The problem, though, is that not all Pakistanis speak or read in the English language, in which many discussions took place. Few Pakistanis can afford books and with primary education not universally available, and poverty endemic, cultural freedoms are bound to be questioned and perceived as liberal, free-thinking pursuits.

In previous years, the Festival has faced criticism for being more political — Kashmir, Afghanistan, and India-Pakistan relations have headed discussions — than literary and for promoting English-language authors with small emphasis on local languages and translations. To their credit, the organisers have done much to address the latter with creative inclusions. Moreover, the representation of politics in fiction allows writers to comprehend contemporary times, explaining their versions of those events. Real events when fictionalised are often talked about in the context of the post-9/11 novel, also discussed last weekend. I was reminded of Dave Eggers, Amy Waldman, Ian McEwan, Philip Roth, Mohsin Hamid and John Updike, but Waldman’s The Submission, written in 2011, has stayed with me. Maybe I saw the American-born Muslim architect Mohammad Khan, who wins a contest to build a memorial at Ground Zero, symbolise why secularism is imperative and how suspicion and paranoia of the other can become life destructive.

Originality in festival programming is simply not scanning what’s wrong with Pakistan and dissecting significant regional political changes, though audiences (including the smattering of non-Pakistani attendees) tend to be fixated on holding conversations around the country’s future, the failure of the state to provide education and respect human rights, and Pakistan’s mangled relationship with the US. When the regional narrative of urgent interest to everyone brought in US Ambassador Richard Olsen, he admittedly said that his country has learnt the lessons of 1989 and didn’t want 2014 to be like 1989. Politics in Pakistan is a strange beast; it wants to know what happens next door, whether Afghanistan or India.

Rajmohan Gandhi was the intellectual star, with hundreds of curious attendees listening to his assessment of the historical relationship between Pakistan and its neighbourly irritant, Afghanistan. “We are done with the politicians of India and Pakistan,” said Mr Gandhi. “If Pakistan and India want to see better ties, the people need to do more of what they are doing now.
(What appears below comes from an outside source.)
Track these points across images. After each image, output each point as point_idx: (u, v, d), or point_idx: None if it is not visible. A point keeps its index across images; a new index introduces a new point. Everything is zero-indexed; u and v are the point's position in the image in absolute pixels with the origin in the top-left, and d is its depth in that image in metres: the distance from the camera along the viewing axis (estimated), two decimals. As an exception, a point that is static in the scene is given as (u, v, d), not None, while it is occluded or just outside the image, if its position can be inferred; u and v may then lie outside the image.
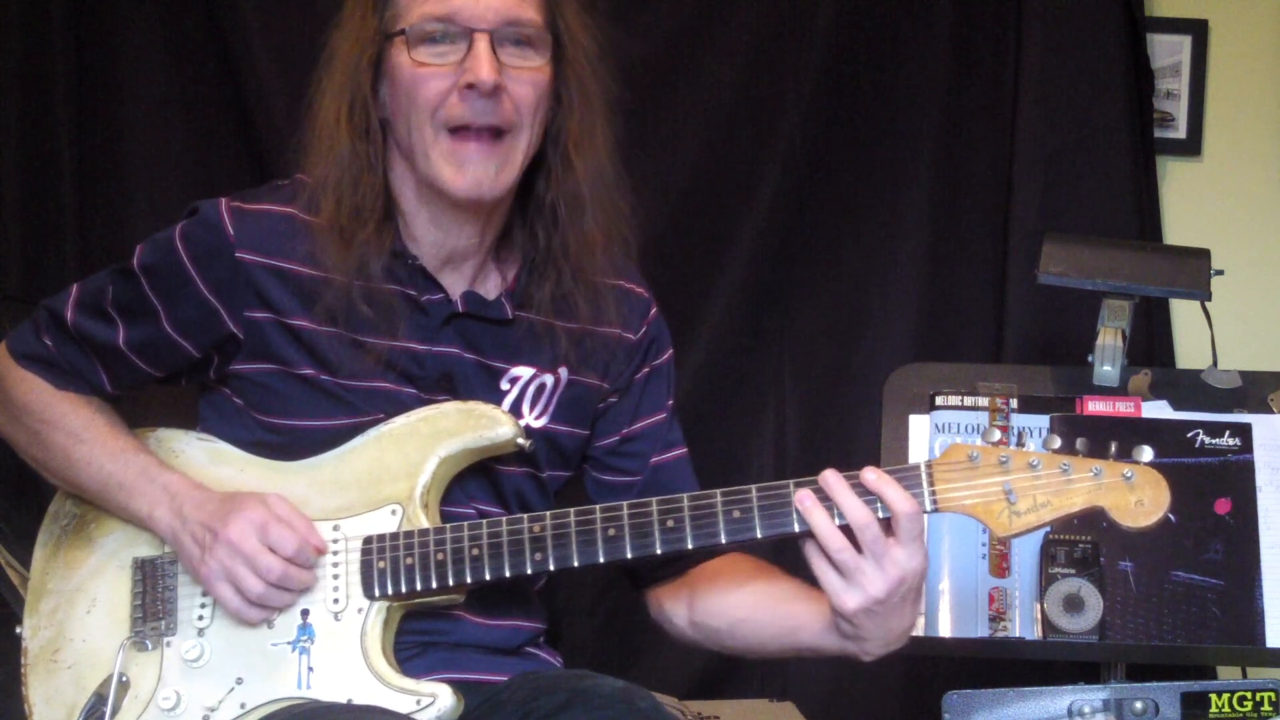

We need to meet, talk and be cordial.” Indian public discourse is skillful at more jingoistic sentiment than Pakistani audiences find comfortable, but Mr Gandhi spoke eloquently about how we make enemies when we become inhumane and distrusting of one another. Gandhi’s philosophy of a non-violent struggle against racial domination has symbolic resonance with oppressed people globally, his grandson reminded us.

Glaringly absent from the Festival was focus on the state of the Pakistani press and the recent battering that it has taken from extremist groups, rendering the power of the fourth estate (title for a session) even more relevant and under threat. Journalists in Fata (important to the debate on the freedom of the press) operate under threat from militant groups that demand control over content while the establishment belligerently enforces their own parameters when it comes to reporting in the tribal areas of Pakistan. Also nowhere was the story of the girl from Swat who stood up for education. Reports of a cancelled launch for I am Malala organised by the Bacha Khan Educational Foundation at the University of Peshawar last month is indicative of how liberal spaces are shrinking. A winner at the National Books Awards last year, this book is about the importance of education to remove intolerance and violence but we were too fearful to provide Malala Yousafzai’s cause a platform.

Yet, growing crowds is testimony that the festival initiators and their red-shirted volunteers have got it right, down to unending coffee and food, despite criticism that it needs rebirthing and greater global representation (I’m guessing Pakistan’s lack of security kept some authors away). And while celebrating books and ideas, thought needs to be given about taking books and writers to those who could never come to annual festivals for the educated minority in Pakistan.